Kenapa Ibu Lebih Sering Bertengkar Sama Anak Perempuannya Dibanding Anak Laki-laki? Ini Jawabannya!
- iStock
Di sisi lain, ibu sering kali merasa tersinggung, seolah-olah ditolak sebagai sosok yang dulu sangat dihormati oleh anaknya. Inilah dinamika emosional yang rumit.
Selain faktor emosional, ada juga tekanan sosial yang membentuk pola hubungan ini. Dalam banyak budaya termasuk di Indonesia, anak perempuan sering dibesarkan dengan lebih banyak aturan dan ekspektasi seperti harus sopan, anggun, patuh, pintar, dan bisa mengurus rumah.

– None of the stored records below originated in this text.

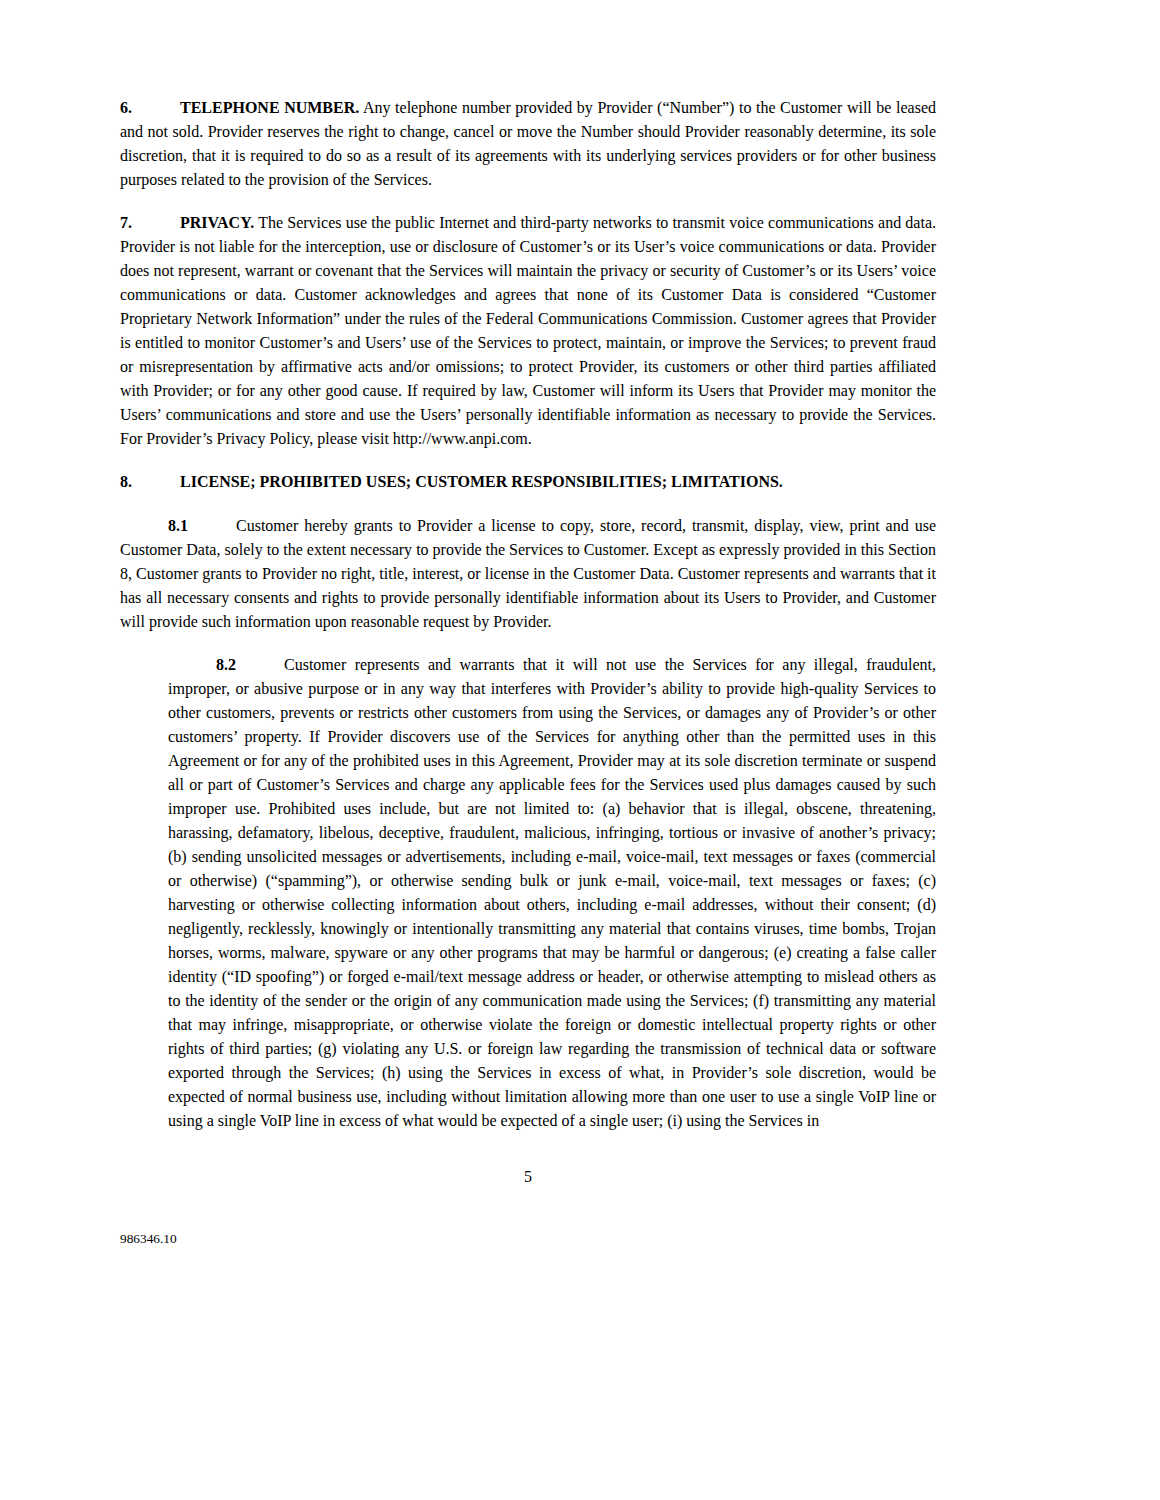6. TELEPHONE NUMBER. Any telephone number provided by Provider (“Number”) to the Customer will be leased and not sold. Provider reserves the right to change, cancel or move the Number should Provider reasonably determine, its sole discretion, that it is required to do so as a result of its agreements with its underlying services providers or for other business purposes related to the provision of the Services.
7. PRIVACY. The Services use the public Internet and third-party networks to transmit voice communications and data. Provider is not liable for the interception, use or disclosure of Customer’s or its User’s voice communications or data. Provider does not represent, warrant or covenant that the Services will maintain the privacy or security of Customer’s or its Users’ voice communications or data. Customer acknowledges and agrees that none of its Customer Data is considered “Customer Proprietary Network Information” under the rules of the Federal Communications Commission. Customer agrees that Provider is entitled to monitor Customer’s and Users’ use of the Services to protect, maintain, or improve the Services; to prevent fraud or misrepresentation by affirmative acts and/or omissions; to protect Provider, its customers or other third parties affiliated with Provider; or for any other good cause. If required by law, Customer will inform its Users that Provider may monitor the Users’ communications and store and use the Users’ personally identifiable information as necessary to provide the Services. For Provider’s Privacy Policy, please visit http://www.anpi.com.
8. LICENSE; PROHIBITED USES; CUSTOMER RESPONSIBILITIES; LIMITATIONS.
8.1 Customer hereby grants to Provider a license to copy, store, record, transmit, display, view, print and use Customer Data, solely to the extent necessary to provide the Services to Customer. Except as expressly provided in this Section 8, Customer grants to Provider no right, title, interest, or license in the Customer Data. Customer represents and warrants that it has all necessary consents and rights to provide personally identifiable information about its Users to Provider, and Customer will provide such information upon reasonable request by Provider.
8.2 Customer represents and warrants that it will not use the Services for any illegal, fraudulent, improper, or abusive purpose or in any way that interferes with Provider’s ability to provide high-quality Services to other customers, prevents or restricts other customers from using the Services, or damages any of Provider’s or other customers’ property. If Provider discovers use of the Services for anything other than the permitted uses in this Agreement or for any of the prohibited uses in this Agreement, Provider may at its sole discretion terminate or suspend all or part of Customer’s Services and charge any applicable fees for the Services used plus damages caused by such improper use. Prohibited uses include, but are not limited to: (a) behavior that is illegal, obscene, threatening, harassing, defamatory, libelous, deceptive, fraudulent, malicious, infringing, tortious or invasive of another’s privacy; (b) sending unsolicited messages or advertisements, including e-mail, voice-mail, text messages or faxes (commercial or otherwise) (“spamming”), or otherwise sending bulk or junk e-mail, voice-mail, text messages or faxes; (c) harvesting or otherwise collecting information about others, including e-mail addresses, without their consent; (d) negligently, recklessly, knowingly or intentionally transmitting any material that contains viruses, time bombs, Trojan horses, worms, malware, spyware or any other programs that may be harmful or dangerous; (e) creating a false caller identity (“ID spoofing”) or forged e-mail/text message address or header, or otherwise attempting to mislead others as to the identity of the sender or the origin of any communication made using the Services; (f) transmitting any material that may infringe, misappropriate, or otherwise violate the foreign or domestic intellectual property rights or other rights of third parties; (g) violating any U.S. or foreign law regarding the transmission of technical data or software exported through the Services; (h) using the Services in excess of what, in Provider’s sole discretion, would be expected of normal business use, including without limitation allowing more than one user to use a single VoIP line or using a single VoIP line in excess of what would be expected of a single user; (i) using the Services in
5
986346.10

Ibu, yang hidup dengan nilai-nilai tersebut sejak muda, merasa memiliki tanggung jawab untuk ‘mentransfer nilai’ itu kepada anak perempuannya. Masalahnya, dunia sudah berubah. Gaya hidup anak-anak zaman sekarang jauh lebih ekspresif dan bebas. Ketika ibu berusaha menjaga nilai lama, anak merasa dikekang dan tidak dipercaya.
Menurut Damour, ini disebut sebagai gendered pressure, tekanan yang diwariskan dari satu generasi perempuan ke generasi berikutnya, tanpa disadari. Sebab bentuknya bukan larangan kasar, tapi berupa komentar halus seperti:
- “Kamu nggak malu pakai baju kayak gitu?”
- “Mama dulu waktu seumur kamu, nggak pernah keluar malam.”
- “Jangan ketawa keras-keras, nggak sopan kelihatannya.”
Kalimat seperti ini terdengar seperti perhatian, tapi bisa terasa seperti kritik keras bagi anak. Dari situlah awal pertengkaran sering muncul.
Sebaliknya, relasi ibu dan anak laki-laki cenderung lebih rileks. Banyak ibu secara sadar maupun tidak, membebaskan anak laki-laki mereka lebih banyak. Ketika anak laki-laki bersikap pasif atau tidak terlalu komunikatif, ibu cenderung memaklumi. ‘Namanya juga cowok, nggak suka cerita,’ begitu biasanya.